RANGER AGAINST WAR: It's Paradoxical <

Sunday, January 14, 2007

It's Paradoxical

"Patience: (n.) A minor form of despair, disguised as a virtue"
--Ambrose Bierce

I recently came across a Thomas Friedman column from last year--
"The 11th Hour," and you know, I think I'm finally understanding this thing.

In it, Friedman, on March 30, 2006, definitively closes the article on our possibility of success in Iraq with the warning, "it is five minutes to midnight." Strong stuff for the source of the "Friedman Unit" (FU), defined as the indefinite six-month stay needed for the success of coalition partners in the Iraq venture (or generically, any six-month unit.)


The image that came to mind was that of the runner in the Pre-Socratic thinker Zeno's paradox. In order to get to the midway point, you must reach the one-quarter mark, and so on, leading to the conclusion that since there are so many fractional marks to hit, one will never reach the end of the race. The poor runner will simply be slowed down by the necessity of reaching infinitely smaller marks.

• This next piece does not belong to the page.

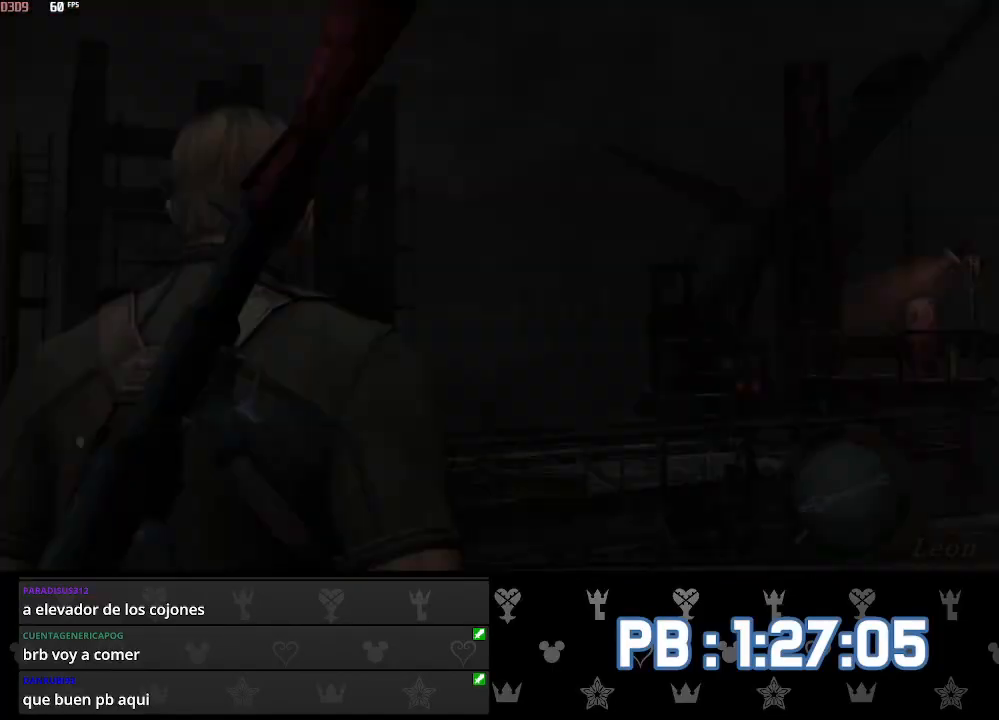
{"dt_ms": 500, "buttons": ["L2"], "left_stick": "center", "right_stick": "center", "events": [[33, "L2", "down"], [150, "right_stick", "center"], [200, "left_stick", "center"]]}
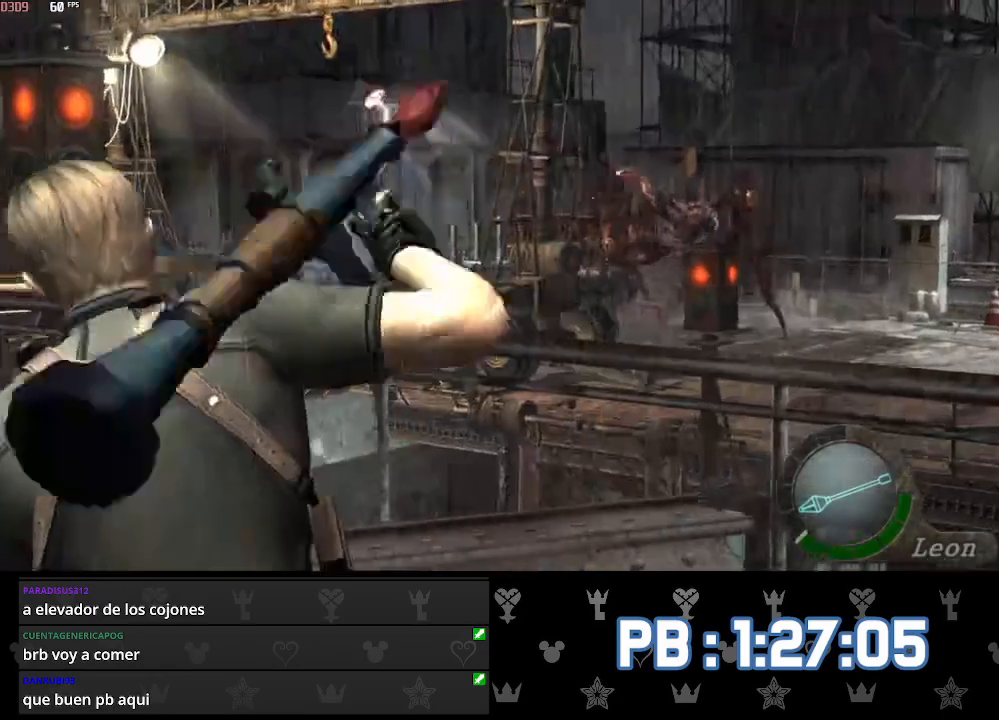
{"dt_ms": 500, "buttons": ["L2", "R2"], "left_stick": "center", "right_stick": "right", "events": [[150, "right_stick", "right"], [350, "R2", "down"]]}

And so this is the position in which the U.S. finds itself in Iraq.


March 30, 2006, was the last five minutes, and January 15, 2007, is 4 minutes and 59 seconds. Think of it in cosmic terms, with the late great Carl Sagan explaining how the last 60 million years have been maybe five minutes on the clock since the Big Bang went off. It is good to have some generalist perspective on the thing.